If you’re buying that wine, and looking at a shelf of near identical looking shapes and sizes of bottle, you’re already factoring in grape, flavour, price per 750ml, provinence, alcohol content, etc, so what benefit do you get from one bottle being 750ml, and another being 736ml?
Standardisation simplifies manufacturing (of bottles) as well as purchasing of the end product by consumers. There is no benefit to an overly wide selection of sizes.
That sounds like a case for restricting the thickness of glass bottles rather than restricting the volume of liquid. How would switching to pints make any difference with that? As long as they're labelled correctly I don't see much problem.
I don't see what's wrong with allowing imperial measurements tbh. Most places by now are well accustomed to Metric that I don't see businesses suddenly switching to Imperial.
Still and sparkling wine will be sold in 200ml, 500ml and 568ml (pint) sizes in 2024, alongside existing measures, under new rules, the Department for Business and Trade (DBT) announced on Wednesday.
However, the pint-sized move appeared to be the extent of a push towards imperial measures, after a government consultation into allowing more businesses to buy and sell using them resulted in no new action.
A consultation said the government was looking at the change in order to “capitalise on the benefits of Brexit”, citing the “totemic” metric martyrs court cases against traders who refused to switch to grams and kilograms.

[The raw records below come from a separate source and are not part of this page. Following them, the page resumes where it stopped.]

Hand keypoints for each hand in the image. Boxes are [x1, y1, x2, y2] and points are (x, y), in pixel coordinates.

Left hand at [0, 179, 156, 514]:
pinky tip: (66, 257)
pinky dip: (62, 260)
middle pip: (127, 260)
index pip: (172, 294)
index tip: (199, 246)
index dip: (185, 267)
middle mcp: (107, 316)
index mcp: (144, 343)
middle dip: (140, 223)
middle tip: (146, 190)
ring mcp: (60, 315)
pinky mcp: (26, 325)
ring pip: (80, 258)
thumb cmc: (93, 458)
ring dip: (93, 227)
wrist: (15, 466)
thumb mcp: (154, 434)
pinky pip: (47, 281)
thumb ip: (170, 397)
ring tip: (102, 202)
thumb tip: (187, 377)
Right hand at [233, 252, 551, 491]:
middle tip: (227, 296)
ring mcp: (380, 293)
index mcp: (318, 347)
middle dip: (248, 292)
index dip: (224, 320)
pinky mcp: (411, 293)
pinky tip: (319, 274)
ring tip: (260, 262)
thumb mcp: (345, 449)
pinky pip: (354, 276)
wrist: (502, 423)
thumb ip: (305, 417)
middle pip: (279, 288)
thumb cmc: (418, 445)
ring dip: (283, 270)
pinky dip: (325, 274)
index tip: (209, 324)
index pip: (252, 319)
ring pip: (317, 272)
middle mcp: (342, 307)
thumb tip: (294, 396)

In undercover footage, he was filmed with a pint of pale liquid – identified by some people, almost certainly erroneously, as wine – while appearing to negotiate his fee to advise on transfers.

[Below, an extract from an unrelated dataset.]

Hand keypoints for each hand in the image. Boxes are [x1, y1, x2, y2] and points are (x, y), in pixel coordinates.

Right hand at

Kevin Hollinrake, the minister for enterprise, markets and small business, said, apparently seriously, that “our exit from the EU was all about moments just like this, where we can seize new opportunities and provide a real boost to our great British wineries and further growing the economy.
“Instead of fixing the crisis in our NHS, cleaning up our rivers and tackling crime, this Conservative government has been spending its time developing plans to introduce a new bottle of wine size.
The original article contains 921 words, the summary contains 215 words. Saved 77%. I'm a bot and I'm open source!
Brexit outrage, a poem by a dead Scottish guy, a callback to Churchill, a football reference?
The minor reforms to wine measures are optional.
Buried in the middle as a throw away comment.
I was watching the news on the telly this morning at the same time as reading this article and they spent all of a minute on this story but the guardian has milked it (in pints or millilitres?) for all it can. 😂🥂🍻
The headline implies that these silly measurements are being brought back on a wider scale than what they are and it doesn't mention they're optional until a few paragraphs in. So yes I did want the headline to be more realistic of the situation and less misleading.
So consider why they couldn't have written the headline as:
UK government quietly drops Imperial measurement plan but allows wine and champagne to be sold in pints.
That's pretty close to what the headline was on Sky news on their rolling ticker at the bottom of the screen. But that wouldn't generate the clickbait I suppose.
Like I said, I saw this article and was watching the morning news at the same time and they seemed to imply two completely different stories. But instead the guardian had added it's own spin to the story and headline.